## SOURCE EXTRACT
════

“The registered retirement savings plan has been the tax shelter of choice for many Canadians,” says certified financial planner Jeff Stokley of London, Ontario. “Contribution limits are high, investment earnings aren’t taxed annually, and you can grow a retirement nest egg to supplement other pension earnings.” Couples can take advantage of spousal RRSPs as a way to reduce income tax after retirement.
The spousal RRSP
A spousal RRSP works in much the same way as any other RRSP, a savings plan that’s registered with the Canada Revenue Agency.
The benefits of an RRSP include:
- an income tax reduction in the tax year you make a contribution, up to your annual contribution limit,
- investments within the RRSP can grow tax-free, as long as no funds are withdrawn,
- you have control over the investments within the RRSP to be as conservative or aggressive as you like with your investment options and,
- RRSP funds are paid out after retirement and, while this income is taxed, it’s likely at a time when you’re earning less, and therefore in a lower tax bracket.
A spousal RRSP only differs from a personal RRSP in that it’s a plan to which you can contribute but remains in your spouse’s name and under their control.
RRSP contribution limits are attached to you, not to your RRSP accounts. If your annual contribution limit is $10,000, your combined contributions to both your RRSP and your spouse’s can’t exceed $10,000 and still qualify for a deduction. For example, if you contribute $6,000 to both RRSP accounts in a tax year where your contribution limit is $10,000, you can only claim an RRSP deduction for $10,000. The remaining $2,000 will not qualify for the RRSP deduction in the current year, but you may be able to carry that amount forward to a year when you don’t use all your RRSP contribution limit. Note that your spouse can contribute her annual maximum, so with the addition of your contribution, her RRSPs can grow over her personal contribution limit.

════

## GIVEN RECORDS
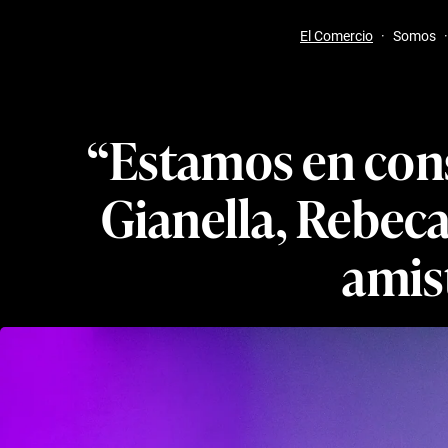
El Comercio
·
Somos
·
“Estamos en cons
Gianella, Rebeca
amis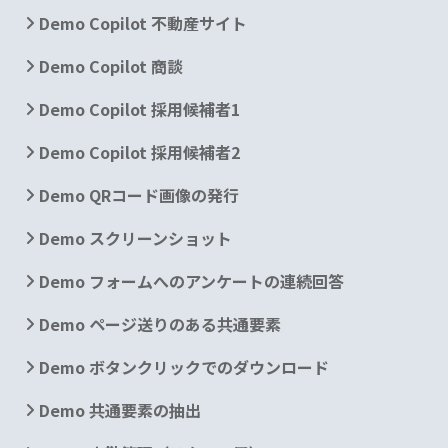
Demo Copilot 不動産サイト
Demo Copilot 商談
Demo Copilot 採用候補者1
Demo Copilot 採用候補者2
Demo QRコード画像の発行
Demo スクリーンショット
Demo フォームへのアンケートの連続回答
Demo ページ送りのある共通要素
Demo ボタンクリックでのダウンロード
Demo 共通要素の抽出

════

## TASKS FOR THIS EXERCISE
1. Write out, word for word, the part of the spousal RRSP passage that opens with the words containing "A spousal RRSP only" and closes with "under their control.".
2. Please carry the spousal RRSP passage forward, starting after its last sentence.
The records come from a different source than the spousal RRSP passage.

## REPLIES
1.
A spousal RRSP only differs from a personal RRSP in that it’s a plan to which you can contribute but remains in your spouse’s name and under their control.

2.
A spousal RRSP, like all RRSPs, is targeted to create retirement income. You can withdraw from RRSPs prior to then, but that money is taxed along with any other income you have for the year. Since no tax is withheld on the RRSP withdrawal, you may face a sizable amount owning on your return. In the case of a spousal RRSP, however, your wife’s withdrawal is added to your taxable income, not hers. This presents a case where you face the risk of losing any tax advantages from the spousal plan.
There are some cases where you’re not forced to claim your wife’s withdrawal as your income. These exceptions include:
- when your contributions were made more than three years before the current year,
- when the withdrawal was made after a breakdown in the relationship between you and your spouse,
- when you or your wife aren’t residents of Canada,
- when the withdrawal is transferred directly to another retirement investment,
- if the contributor dies in the year of the withdrawal, and,
- when money is transferred to a homebuyer’s plan or used to fund post-secondary education.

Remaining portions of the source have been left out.